ただ、米国同時多発テロを引き金として、米国の極端な保守勢力、つまり新保守主義勢力、さらにキリスト教右派勢力が、「中東」の新基軸を強引に創り上げようとしていた。政治家、狂信者、強欲な投資家やビジネスマンたちの思惑は見事に合致した。こうして、イラクや中東は今に至っているし、今なお彼らの「目的」の途上や過程の中にある。私には、イラク戦争以降、中東政策は、明確な一つの目的に従って進められていると思えてならない。

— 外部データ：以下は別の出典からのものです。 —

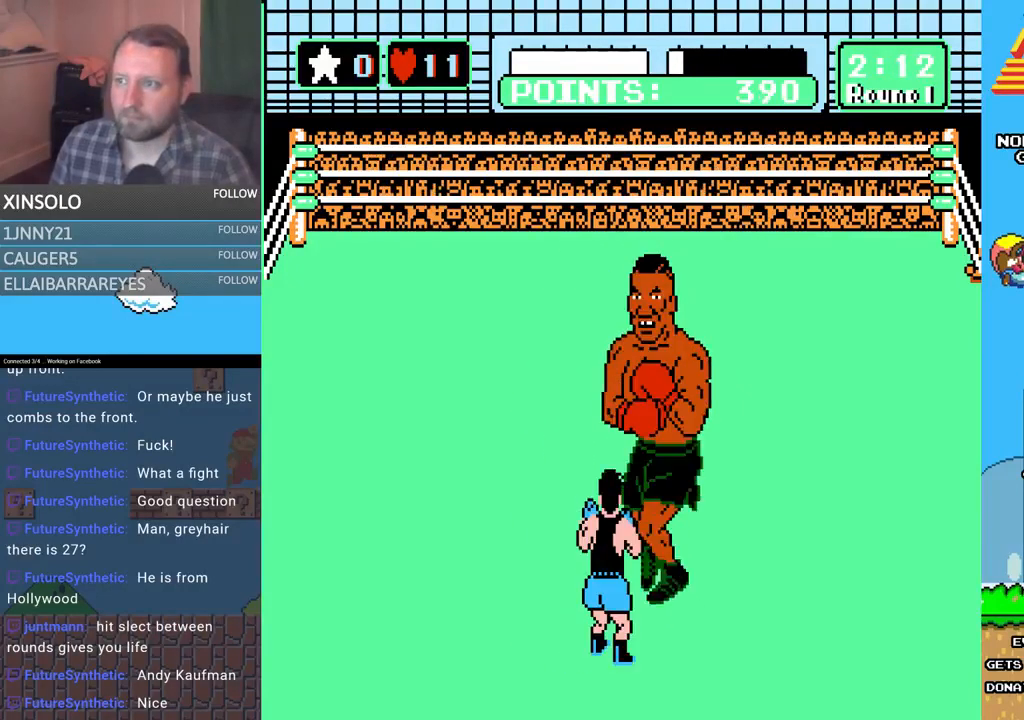
{"buttons": ["DPAD_LEFT"], "events": [[400, "DPAD_LEFT", "down"]]}
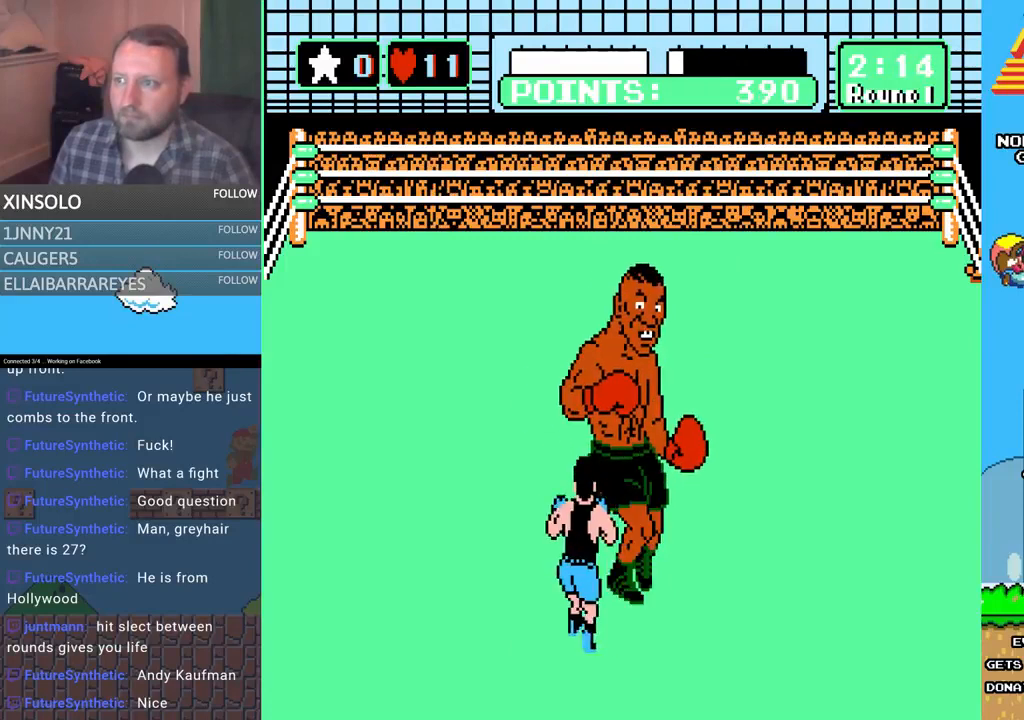
{"buttons": ["A", "DPAD_UP"], "events": [[133, "DPAD_LEFT", "up"], [200, "DPAD_RIGHT", "down"], [200, "DPAD_UP", "down"], [267, "A", "down"], [333, "DPAD_RIGHT", "up"]]}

恐ろしいことであり、あってはならないことだった。現在のシリアの混迷も、その裏側に大国の思惑がある。イスラエルは、米国や英国、国連を通じて、「目的」に近づくための強力な活動をしている。ロシアや中国も、アサド後を睨んで対峙し、包囲網が狭められていることを肌で感じているイランも動きを活発化させている。

こうしてシリア国内は全ての市街地が血で血を洗う場所となってしまった。反政府軍はゲリラ戦を開始し、市民の中に混じり、市街地を拠点とし、追い詰められた政府軍は兵士か市民か判別できなくなった状況の中で、無差別に攻撃を繰り返している。何度も何度も、あらゆる戦場で繰り返されてきたことが、また起こっているのだと思う。

山本美香さんは戦場にいた。しかし、彼女は死ぬために戦場に行ったわけではない。ただ、彼女は、ここに戦場があること、その真実の姿、特に女性や子どもたちが苦しんでいることを、日本にいる私たちに伝えようとしていた。佐藤氏は、今なお彼女はそれを伝えようとしていると言っていた。そうだと思う。

誰かが、それを伝えなければならない。目を開くために。また、「誰かがやるだろう。僕はその誰かになりたい。」という言葉も浮かぶ。

日本近海で硝煙がくすぶりつつある。日本も、日本人も、戦争が遠くにあるもの、と片付けられない時を迎えている。

私は『仏教徒 坂本龍馬』で「戦争と平和」という項を書いた。私は、日本の現在の「国防」を正常だと思っていない。そして、その異常さは明治維新の誤謬によると考えている。

坂本龍馬らは船中八策や新政府綱領八策に軍備を整える大事を明言していた。覇権的な列強諸国との厳しい交渉に、強力な軍備を整える大事を痛感していた。彼らは、極めて現実的な政治家であったし、何よりも「武士」「武人」だったのである。「兵法」「戦闘」について常に備え、考えていた。佐久間象山、吉田松陰、勝海舟などの富国強兵政策は、国家を守るための政策であったことは言うまでもない。

ただし、坂本龍馬らは日本国民の心を、平和と平等の思想である「仏教」で満たそうではないかと説いていたのだ。私は、今一度、このことを強調したい。今だからこそ、このことを伝えたい。

外国との交渉は極めて厳しい過程を経る。自国を自国民で守るべきなのは当然のことだと思う。ただし、日本国は徳ある行動が出来る。仏教的な徳を以って世界と対峙できるはずだ。愚かなレベルに下りてゆく必要もない。静かな、文武を究めたような、「侍」の姿を以って臨みたいものだ。

国旗を燃やす映像。蛮行に走る人々の顔が恐ろしい。仏教的に見て、尖閣諸島に上陸した香港の活動家の顔が悪い。修羅か、餓鬼か、畜生か。中国にも韓国にも大切な友人たちがいるが、個人的に感じるのは韓国の大統領も顔が悪い。お徳が低いと思う。やはり、これではいけない。私たちの顔も、焦燥や強欲さ、怒りや妬みが出ているようではいけない。

仏教徒としての自覚を強めたい。

いずれにしても、山本美香さんが命をかけて伝えようとしていたことを、少しでも感じて、学ばなければならないと思う。国土が焦土に化すような事態への備え、すでに焦土となっている国や地域への支援。

届かない声を届けようと、正義感や使命感を抱いて生きた彼女のことを忘れない。

3 件のコメント:

匿名 さんのコメント...

「牽強付会」あるいは「我田引水」かしら。自著の宣伝のために一人の人間の死を利用しているかの如き、不潔さを感じてならない。ホンモノはこんなマネは決してしないとおもう。お気に召さねば削除なさいませ。あえて名は伏せさせていただきます。

Seijun Nagamatsu さんのコメント...

ありがとうございます。
全くそのようなつもりはありませんが、そう感じられたなら残念です。

長松清潤拝、

Hiroshi さんのコメント...

ありがとうございます。

人に意見をなさる時は匿名ではなく、
まず、自分が何者かを明確にされるべきだと思います。それが最低限の礼儀だと思います。